Space probe returns with three astronauts. However, strange things start happening to them as they glory in their triumph.

One of series' spookiest entries. It's fascinating to watch the byplay between the fun-loving astronauts spiral away from flyboy hijinks into the nervous hysteria of brave men caught up in the inexplicable. Some fine group performances, especially Rod Taylor's whose mounting panic reminds me of Kevin Mc Carthy's unhinged doctor in Invasion of the Body Snatchers. The brief shot of this cool professional coming unglued while posed against a cosmic starscape could serve as an icon for the entire series. Note also the clever touch of posing Charles Aidman against a faintly blinking neon, implying that his stay on earth is shaky at best.
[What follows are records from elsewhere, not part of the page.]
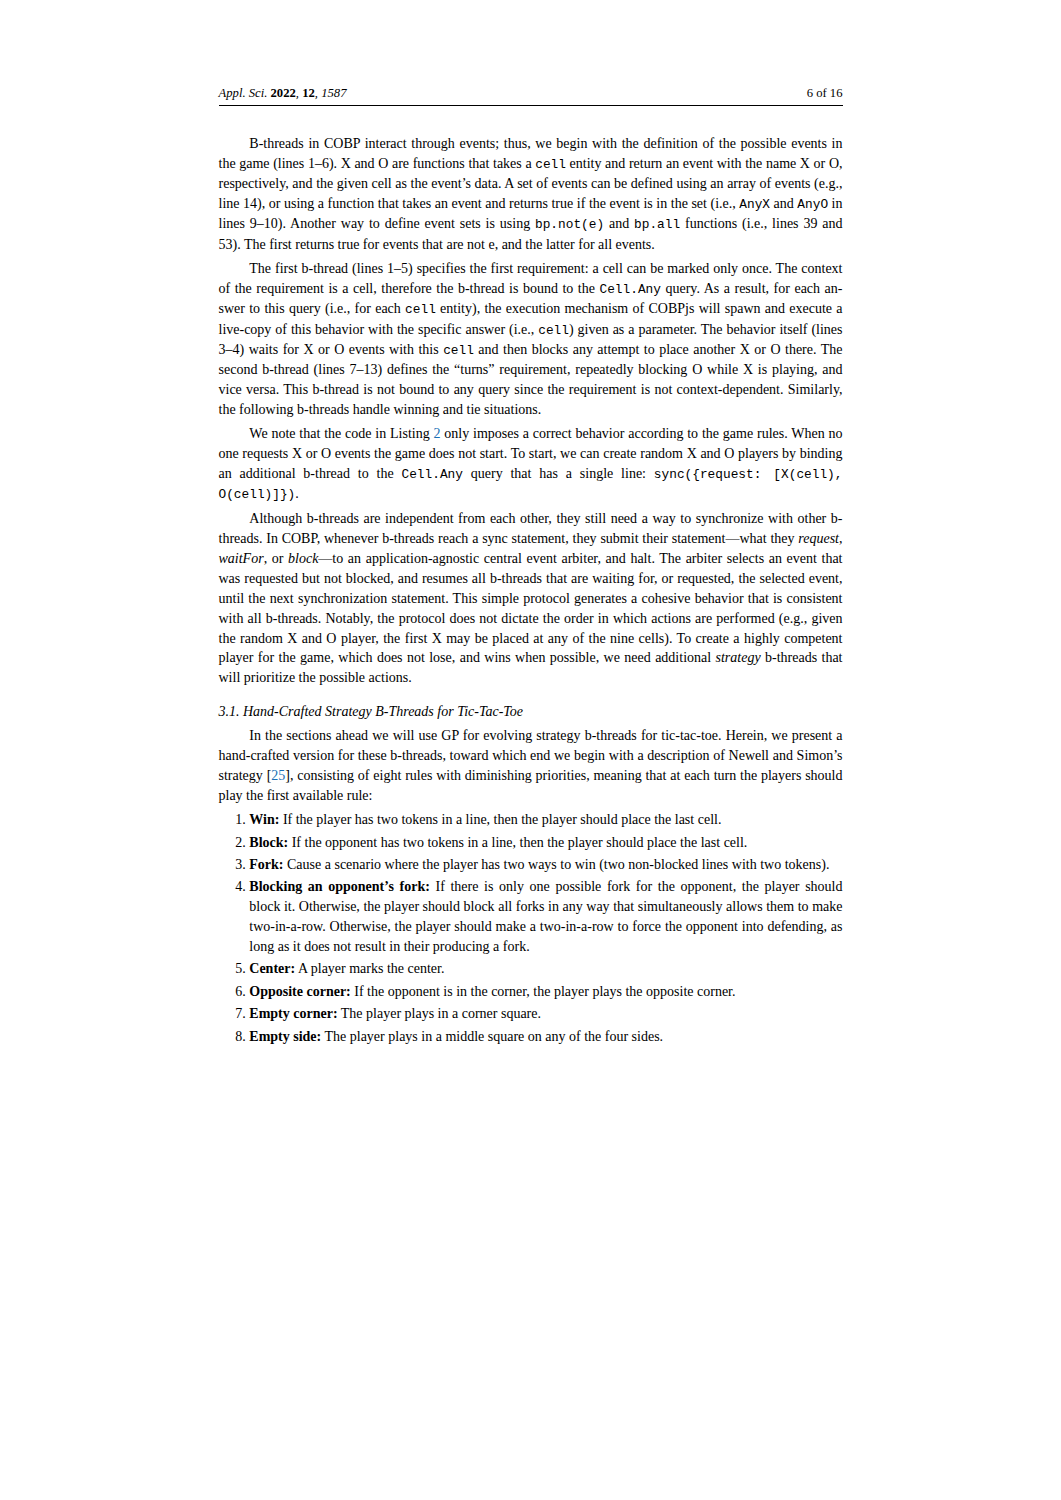Appl. Sci. 2022, 12, 1587
6 of 16
B-threads in COBP interact through events; thus, we begin with the definition of the possible events in the game (lines 1–6). X and O are functions that takes a cell entity and return an event with the name X or O, respectively, and the given cell as the event’s data. A set of events can be defined using an array of events (e.g., line 14), or using a function that takes an event and returns true if the event is in the set (i.e., AnyX and AnyO in lines 9–10). Another way to define event sets is using bp.not(e) and bp.all functions (i.e., lines 39 and 53). The first returns true for events that are not e, and the latter for all events.
The first b-thread (lines 1–5) specifies the first requirement: a cell can be marked only once. The context of the requirement is a cell, therefore the b-thread is bound to the Cell.Any query. As a result, for each answer to this query (i.e., for each cell entity), the execution mechanism of COBPjs will spawn and execute a live-copy of this behavior with the specific answer (i.e., cell) given as a parameter. The behavior itself (lines 3–4) waits for X or O events with this cell and then blocks any attempt to place another X or O there. The second b-thread (lines 7–13) defines the “turns” requirement, repeatedly blocking O while X is playing, and vice versa. This b-thread is not bound to any query since the requirement is not context-dependent. Similarly, the following b-threads handle winning and tie situations.
We note that the code in Listing 2 only imposes a correct behavior according to the game rules. When no one requests X or O events the game does not start. To start, we can create random X and O players by binding an additional b-thread to the Cell.Any query that has a single line: sync({request: [X(cell), O(cell)]}).
Although b-threads are independent from each other, they still need a way to synchronize with other b-threads. In COBP, whenever b-threads reach a sync statement, they submit their statement—what they request, waitFor, or block—to an application-agnostic central event arbiter, and halt. The arbiter selects an event that was requested but not blocked, and resumes all b-threads that are waiting for, or requested, the selected event, until the next synchronization statement. This simple protocol generates a cohesive behavior that is consistent with all b-threads. Notably, the protocol does not dictate the order in which actions are performed (e.g., given the random X and O player, the first X may be placed at any of the nine cells). To create a highly competent player for the game, which does not lose, and wins when possible, we need additional strategy b-threads that will prioritize the possible actions.
3.1. Hand-Crafted Strategy B-Threads for Tic-Tac-Toe
In the sections ahead we will use GP for evolving strategy b-threads for tic-tac-toe. Herein, we present a hand-crafted version for these b-threads, toward which end we begin with a description of Newell and Simon’s strategy [25], consisting of eight rules with diminishing priorities, meaning that at each turn the players should play the first available rule:
Win: If the player has two tokens in a line, then the player should place the last cell.
Block: If the opponent has two tokens in a line, then the player should place the last cell.
Fork: Cause a scenario where the player has two ways to win (two non-blocked lines with two tokens).
Blocking an opponent’s fork: If there is only one possible fork for the opponent, the player should block it. Otherwise, the player should block all forks in any way that simultaneously allows them to make two-in-a-row. Otherwise, the player should make a two-in-a-row to force the opponent into defending, as long as it does not result in their producing a fork.
Center: A player marks the center.
Opposite corner: If the opponent is in the corner, the player plays the opposite corner.
Empty corner: The player plays in a corner square.
Empty side: The player plays in a middle square on any of the four sides.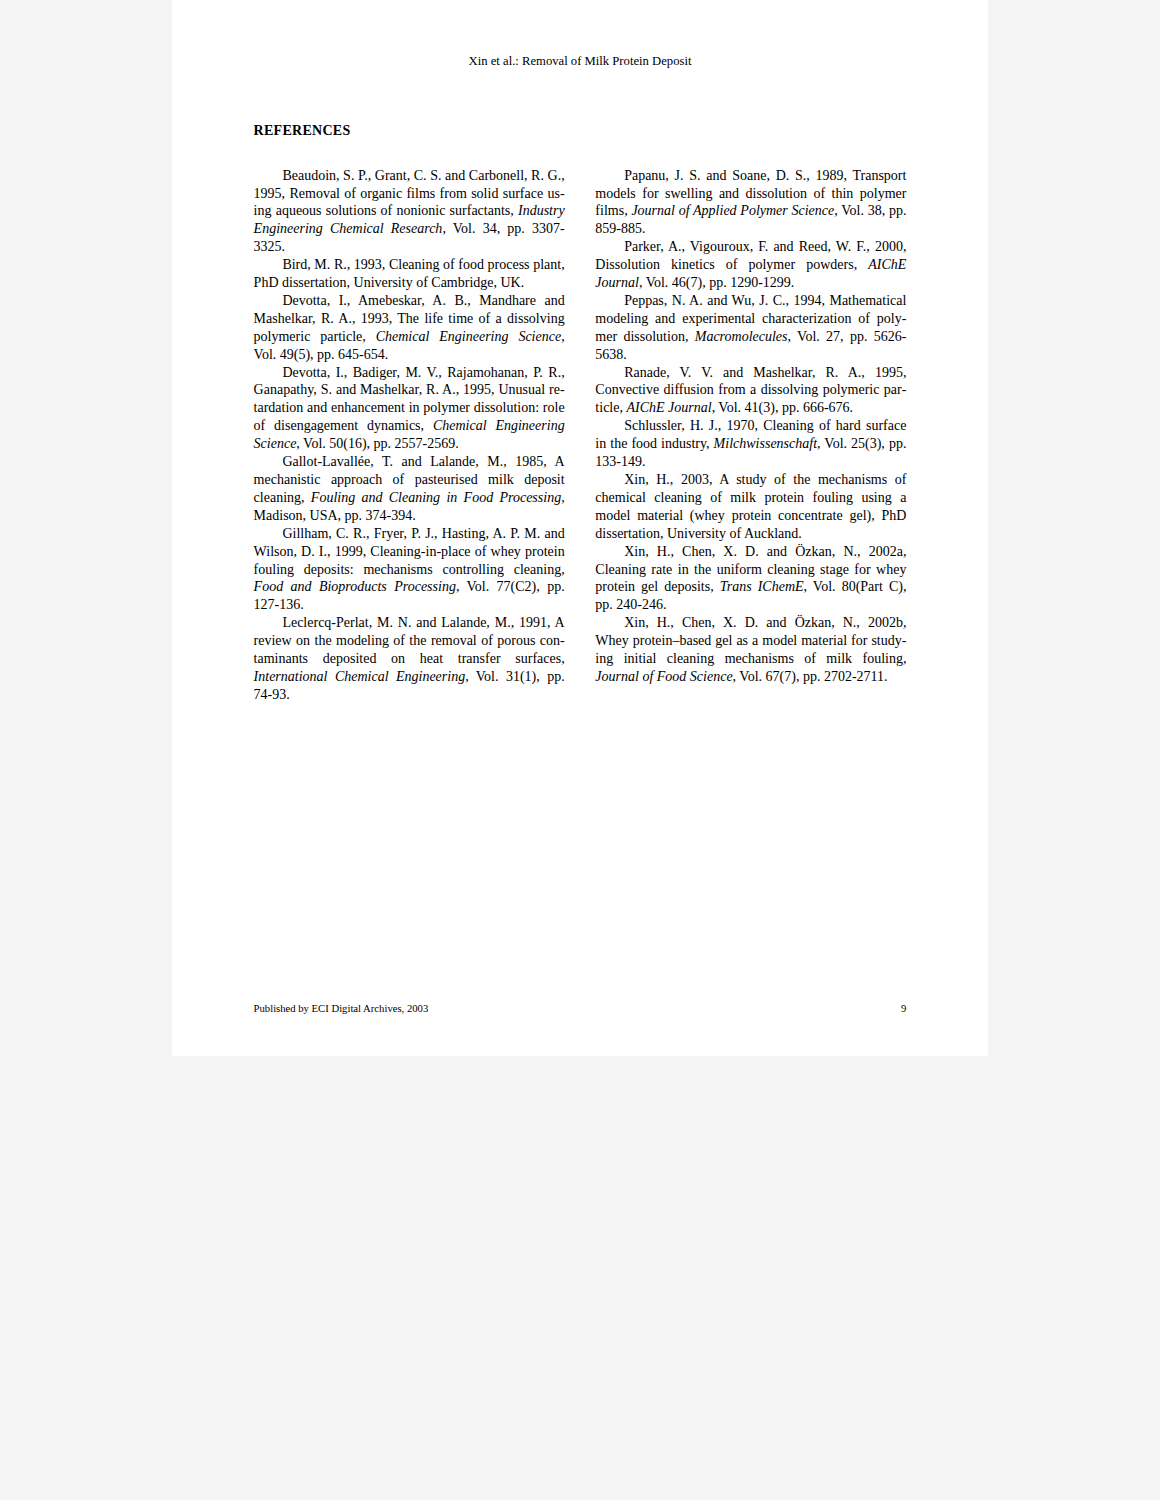Xin et al.: Removal of Milk Protein Deposit
References
Beaudoin, S. P., Grant, C. S. and Carbonell, R. G., 1995, Removal of organic films from solid surface using aqueous solutions of nonionic surfactants, Industry Engineering Chemical Research, Vol. 34, pp. 3307-3325.
Bird, M. R., 1993, Cleaning of food process plant, PhD dissertation, University of Cambridge, UK.
Devotta, I., Amebeskar, A. B., Mandhare and Mashelkar, R. A., 1993, The life time of a dissolving polymeric particle, Chemical Engineering Science, Vol. 49(5), pp. 645-654.
Devotta, I., Badiger, M. V., Rajamohanan, P. R., Ganapathy, S. and Mashelkar, R. A., 1995, Unusual retardation and enhancement in polymer dissolution: role of disengagement dynamics, Chemical Engineering Science, Vol. 50(16), pp. 2557-2569.
Gallot-Lavallée, T. and Lalande, M., 1985, A mechanistic approach of pasteurised milk deposit cleaning, Fouling and Cleaning in Food Processing, Madison, USA, pp. 374-394.
Gillham, C. R., Fryer, P. J., Hasting, A. P. M. and Wilson, D. I., 1999, Cleaning-in-place of whey protein fouling deposits: mechanisms controlling cleaning, Food and Bioproducts Processing, Vol. 77(C2), pp. 127-136.
Leclercq-Perlat, M. N. and Lalande, M., 1991, A review on the modeling of the removal of porous contaminants deposited on heat transfer surfaces, International Chemical Engineering, Vol. 31(1), pp. 74-93.
Papanu, J. S. and Soane, D. S., 1989, Transport models for swelling and dissolution of thin polymer films, Journal of Applied Polymer Science, Vol. 38, pp. 859-885.
Parker, A., Vigouroux, F. and Reed, W. F., 2000, Dissolution kinetics of polymer powders, AIChE Journal, Vol. 46(7), pp. 1290-1299.
Peppas, N. A. and Wu, J. C., 1994, Mathematical modeling and experimental characterization of polymer dissolution, Macromolecules, Vol. 27, pp. 5626-5638.
Ranade, V. V. and Mashelkar, R. A., 1995, Convective diffusion from a dissolving polymeric particle, AIChE Journal, Vol. 41(3), pp. 666-676.
Schlussler, H. J., 1970, Cleaning of hard surface in the food industry, Milchwissenschaft, Vol. 25(3), pp. 133-149.
Xin, H., 2003, A study of the mechanisms of chemical cleaning of milk protein fouling using a model material (whey protein concentrate gel), PhD dissertation, University of Auckland.
Xin, H., Chen, X. D. and Özkan, N., 2002a, Cleaning rate in the uniform cleaning stage for whey protein gel deposits, Trans IChemE, Vol. 80(Part C), pp. 240-246.
Xin, H., Chen, X. D. and Özkan, N., 2002b, Whey protein–based gel as a model material for studying initial cleaning mechanisms of milk fouling, Journal of Food Science, Vol. 67(7), pp. 2702-2711.
Published by ECI Digital Archives, 2003 9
Speaking of the bar scene, watch the busty babe's amusing what's-his-line-gonna-be reaction to Taylor's aggressive approach. It's this contrast between the seemingly normal and the emerging paranormal that heightens the show's effect. One teasing question presented is how much our sense of reality depends not only on what our five senses tell us, but on how much we can agree on. That is, a reality composed not only on what we've seen, but on what we can agree on having seen. Put the two in conflict and worlds, like Taylor's, come apart.

Outstanding episode. One of the series' best.